▸ Kaynak belge
>>>

4-İnkârcıların itirazlarının biri de Nûh’a (as) inanan mü’minlerin fakir ve işçi gibi alt tabakadan olmalarıydı. Zaten çok az sayıda inananı vardı. Sayılarının az, aynı zamanda da yoksul olmaları, Nûh’un (as) da mevki ve mal sahibi olmayışı, onlar için yeterli sebepti. “Bunun üzerine kavminden kâfir olanların elebaşları, ‘Biz seni kendimiz gibi insandan başka biri olarak görmüyoruz. Basit ve zâhirî bir görüşle (uyan) en aşağı tabakalarımızdan başkasının sana tâbi olduğunu da görmüyoruz. Sizin bize karşı bir üstünlüğünüzü dahi görmüyoruz. Biz sizi bilâkis yalancılar sanıyoruz’ dedi(ler).” (Hud, 27) Yani “Sana inananlar alt tabakadan, cahil, görüşü olmayan insanlar; onlar etrafındayken sana tâbi olamayız. Onları kov, dağıt, seni dinleyebiliriz” demek istiyorlardı. Belki de taktik icabı, mü’min cemaati dağıtmak arzusundaydılar.

<<<

Anahat kayıtları:
>>>

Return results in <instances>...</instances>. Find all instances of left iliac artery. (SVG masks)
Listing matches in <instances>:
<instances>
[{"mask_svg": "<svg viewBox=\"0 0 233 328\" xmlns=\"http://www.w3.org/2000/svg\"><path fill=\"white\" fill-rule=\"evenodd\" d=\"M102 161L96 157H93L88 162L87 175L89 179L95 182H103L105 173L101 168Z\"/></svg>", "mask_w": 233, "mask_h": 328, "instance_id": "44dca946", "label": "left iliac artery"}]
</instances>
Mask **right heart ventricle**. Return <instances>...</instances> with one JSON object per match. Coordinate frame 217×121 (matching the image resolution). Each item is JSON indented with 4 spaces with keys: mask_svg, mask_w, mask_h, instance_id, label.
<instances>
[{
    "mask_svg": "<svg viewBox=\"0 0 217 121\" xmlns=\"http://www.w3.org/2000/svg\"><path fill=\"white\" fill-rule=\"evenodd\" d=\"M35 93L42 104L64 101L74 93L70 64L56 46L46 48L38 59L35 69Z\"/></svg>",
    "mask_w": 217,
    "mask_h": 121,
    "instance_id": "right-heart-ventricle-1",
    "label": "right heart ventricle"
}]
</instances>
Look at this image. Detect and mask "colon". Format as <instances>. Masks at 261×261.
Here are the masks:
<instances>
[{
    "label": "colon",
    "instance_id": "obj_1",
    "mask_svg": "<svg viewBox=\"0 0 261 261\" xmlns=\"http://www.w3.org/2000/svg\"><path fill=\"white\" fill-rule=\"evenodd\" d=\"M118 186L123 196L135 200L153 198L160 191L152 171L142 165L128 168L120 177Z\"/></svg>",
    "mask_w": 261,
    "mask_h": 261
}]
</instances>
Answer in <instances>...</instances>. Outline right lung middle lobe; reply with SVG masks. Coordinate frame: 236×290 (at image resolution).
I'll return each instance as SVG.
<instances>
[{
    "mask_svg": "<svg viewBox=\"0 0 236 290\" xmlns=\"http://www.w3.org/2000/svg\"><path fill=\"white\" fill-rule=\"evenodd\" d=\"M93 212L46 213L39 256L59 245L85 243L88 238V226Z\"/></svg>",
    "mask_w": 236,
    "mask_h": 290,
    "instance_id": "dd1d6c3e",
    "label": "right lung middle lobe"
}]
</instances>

<<<

▸ Verilen görev 1
Aşağıdaki üç ifadenin kaynak belgeyle uyuşup uyuşmadığını belirtiniz. Her biri için evet ya da hayır deyip belgedeki belirleyici sözleri aynen aktarınız: (a) Nûh'a inananların sayısı çok azdı. (b) İnkârcılar Nûh'u kendilerinden üstün bir varlık olarak görüyordu. (c) İnkârcıların elebaşları mü'minleri doğru sözlü kabul ediyordu.
▸ Verilen görev 2
Kaynak belgede alıntılanan ayetin kaynağı olarak hangi sure ve ayet gösterilmiştir?
▸ Verilen görev 3
Kaynak belgeyi iki cümleyle özetleyiniz.

▸ Sonuç 1
(a) Evet: "Zaten çok az sayıda inananı vardı."
(b) Hayır: "Biz seni kendimiz gibi insandan başka biri olarak görmüyoruz."
(c) Hayır: "Biz sizi bilâkis yalancılar sanıyoruz"

▸ Sonuç 2
Hud suresi, 27. ayet.

▸ Sonuç 3
İnkârcılar, Nûh'a inananların az sayıda, yoksul ve alt tabakadan olmalarını, Nûh'un da mevki ve mal sahibi olmayışını itiraz sebebi saymıştır. Kavmin elebaşları Nûh'u kendileri gibi bir insan, ona uyanları ise en aşağı tabakadan görerek bu kişileri kovması hâlinde onu dinleyebileceklerini ima etmiş ve belki de mü'min cemaati dağıtmayı amaçlamıştır.